Finding my writing community
By Gail Chrisfield
When my copy of Joiner Bay and Other Stories arrived, I left the padded envelope unopened on the hall table while I changed, briefed my partner about my work day and played with our two excited little dogs. Then I was ready for the moment I had been working towards for the past four years: seeing one of my stories in print for the first time.
My ‘debut’ on the Australian literary stage feels like a significant achievement, but it is one that is not mine alone. If it takes a village to raise a child, then it takes a community to create a writer and sometimes – for those of us whose loved ones’ eyes glaze over whenever we talk writing – that community may not include many of our family and friends.
My great leap forward came when I found my writing community, but it was more a succession of small steps, a series of petits jetés rather than one spectacular grand jeté.
The first step came after a surfing buddy, who was about to publish her first novel, told me about Writers Victoria and how it had helped her. I joined not long after, and often still kick myself for not doing it earlier.
Apart from being my entrée into the broader writing community, this amazing not-for-profit organisation has given me so much during my first four years of membership.
Through an introductory short story course, I learned some fundamentals, met other aspiring writers and discovered the value of the workshopping process. Several of us still meet occasionally to talk about writing and share our work, and one has been my constant companion through seven semesters of Writers Victoria’s online short story clinics – both of us published this year for the first time by Margaret River Press.
The discipline involved in meeting the clinic’s monthly submission deadline has helped shape my writing process. The feedback from fellow writers and high calibre mentors, such as Laurie_Steed, Josephine Rowe, and Laura-Jean McKay, has enabled me to hone my craft. Critiquing others’ work has provided invaluable insights into what makes a kick arse short story – and what doesn’t.
Recently, the impersonal nature of the digital clinic led some of us involved from the start to form our own writing group, called Offshoot.
Our aim is to build on everything we have learned by meeting in person once a month to workshop each other’s writing in greater detail than typing feedback into a Word document allows. The laughs over lunch and wine afterward are an added bonus.
Another small step came the day I was sitting at home in my small coastal town, thinking about how all the writers I knew, even my surfing buddy, lived in Melbourne. I knew there were other writers in my region. Where were they and how could I meet them?

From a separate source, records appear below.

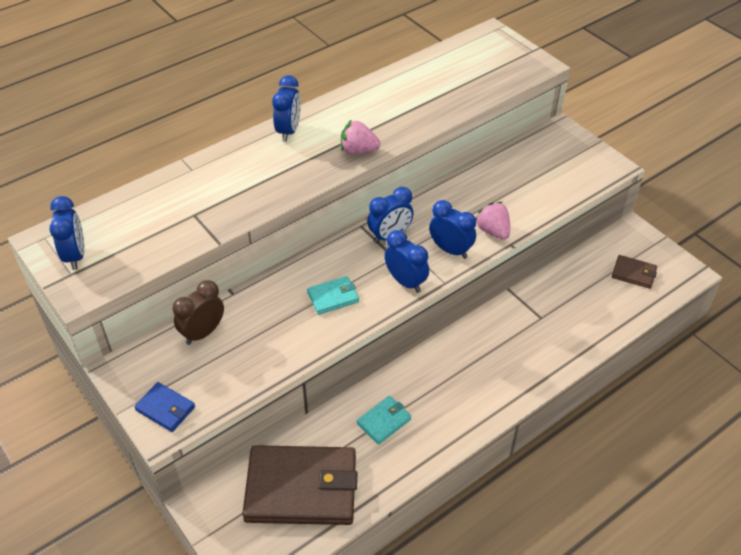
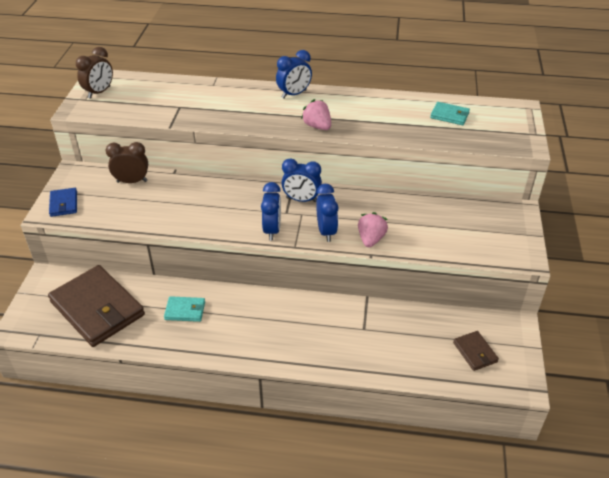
camera: 45 degrees right, 5 degrees down
(75, 256) = (99, 92): blue clock -> brown clock
(333, 297) = (220, 210): turquoise wallet -> turquoise wallet (449, 115)

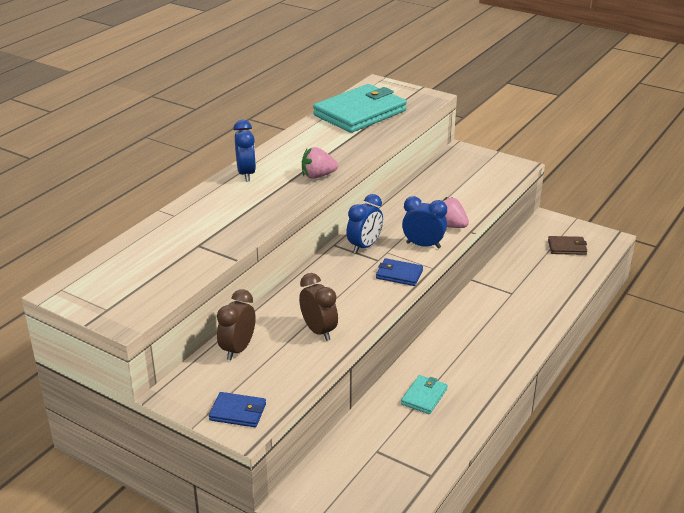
camera: 65 degrees left, 10 degrees down
(97, 309) = (380, 464): brown wallet -> none
(99, 92) = (102, 296): brown clock -> brown clock (318, 331)
(272, 230) = (399, 274): blue clock -> blue wallet
(449, 115) = (360, 113): turquoise wallet -> turquoise wallet, size x2.23

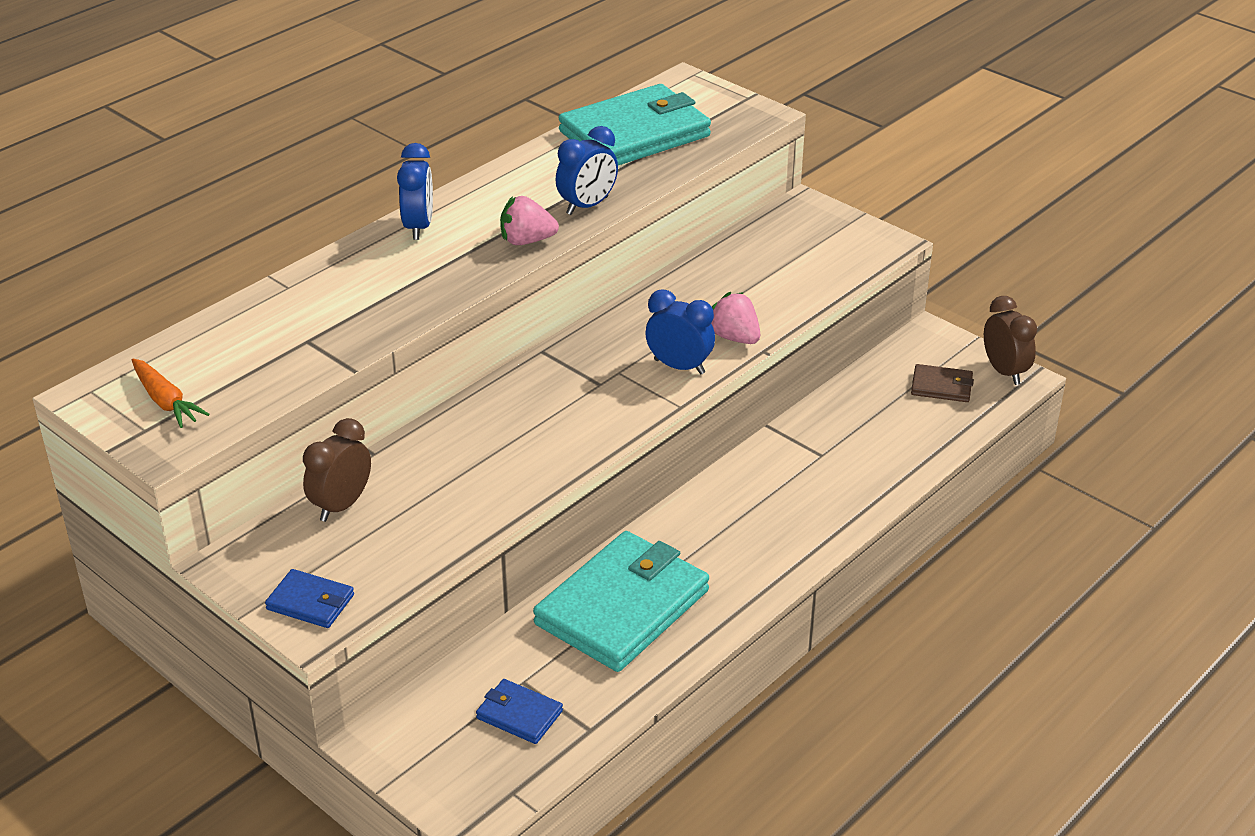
camera: 10 degrees right, 5 degrees up
(115, 290) = (166, 401): none -> orange carrot
(318, 331) = (469, 491): brown clock -> brown clock (1004, 372)
(364, 246) = (587, 359): blue clock -> blue clock (587, 206)
(399, 274) = (623, 412): blue wallet -> blue wallet (519, 714)
(424, 396) = (622, 607): turquoise wallet -> turquoise wallet, size x2.23

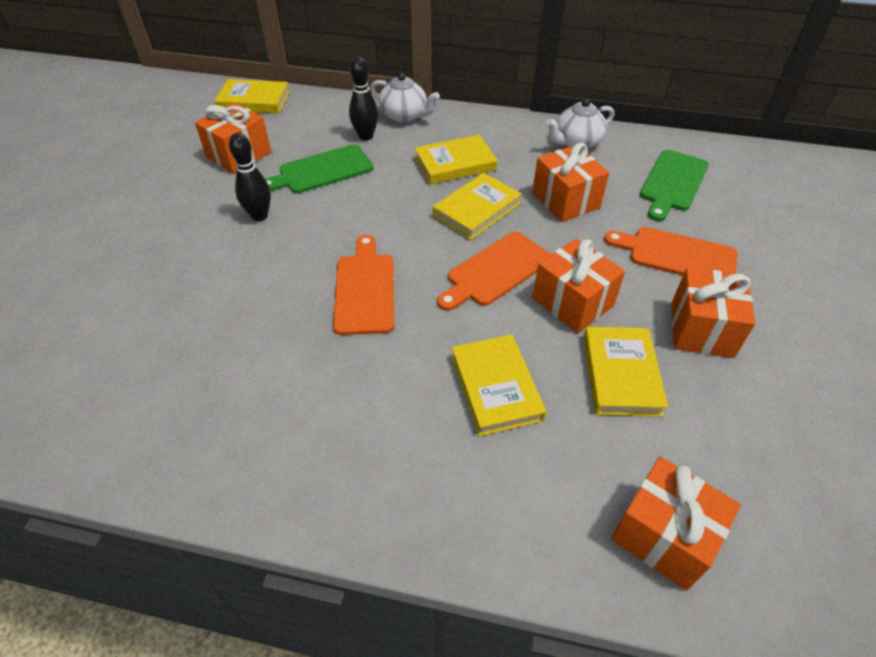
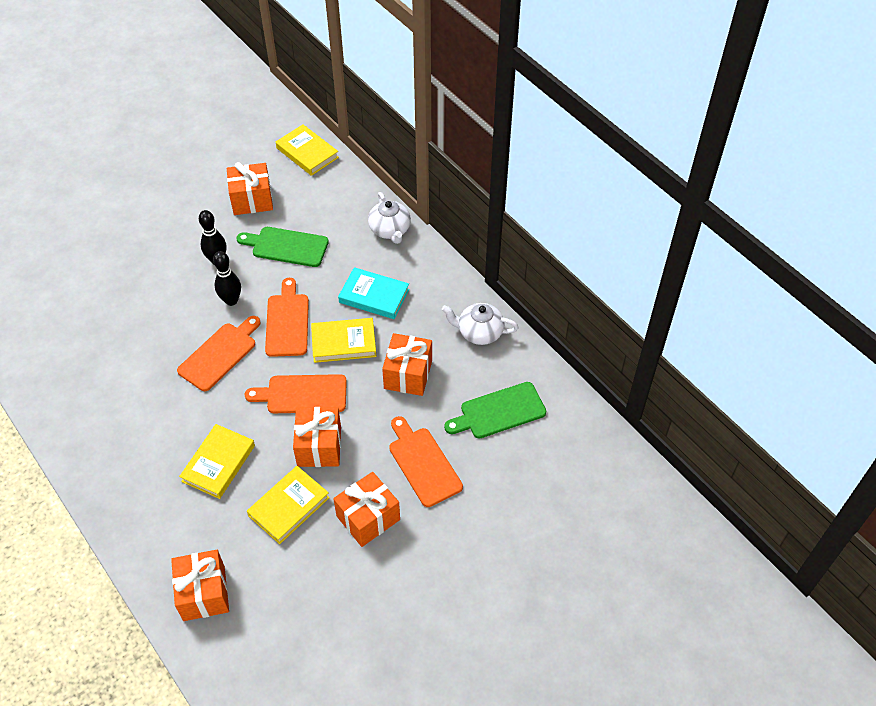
camera: 40 degrees right, 5 degrees up
(366, 136) = (344, 233): black bowling pin -> black bowling pin (231, 300)
(400, 224) = (287, 322): none -> orange cutting board
(455, 164) = (374, 296): yellow book -> turquoise book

Shortly after, I stumbled across a series of tweets on Twitter about people meeting in funky cafés in Melbourne and Sydney to write and drink coffee. #WriteHere sounded right up my alley.
I considered trekking up to the big smoke for the next one but realised I would be meeting more city-based writers when it was the writers living in my region whom I most wanted to meet. So I messaged Writers Bloc, the people behind #WriteHere, and asked about setting up a group in Surf Coast.
It proved surprisingly easy. Within less than a month, Write Here in Surf Coast was off the ground and has been running on the first Saturday of each month since February 2015, providing local writers with time and space to write, and with opportunities to connect with other writers from across the region.
The creative companionship of my monthly #WriteHere and Offshoot meetings, of my Writers Victoria membership, of activities such as the Emerging Writers Festival, book launches and the like, all connect me to my writing community. They sustain me as I toil at my desk at the crack of dawn each morning.
My writing community is supportive, generous, constructive, down-to-earth and kind. When I started out, I expected to find more dicks there and was surprised when I didn’t. We celebrate when one of us succeeds, encourage those facing yet another rejection and always look at how we can help each other become better writers.
It took a lot of little steps to find my writing community but, now I have, I feel as if my legs are like steel springs, primed for another great leap forward – perhaps even a grand jeté next time.
Gail Chrisfield works as a corporate writer and writes short fiction. She lives on Victoria’s southwest coast with her partner and their two furkids. Her voluntary roles as Write Here in Surf Coast Convenor and Writers Victoria’s inaugural Regional Ambassador enable her to meet and encourage other local writers. Her story, ‘Still Life with Dying Swan’, appears in Joiner Bay and other stories.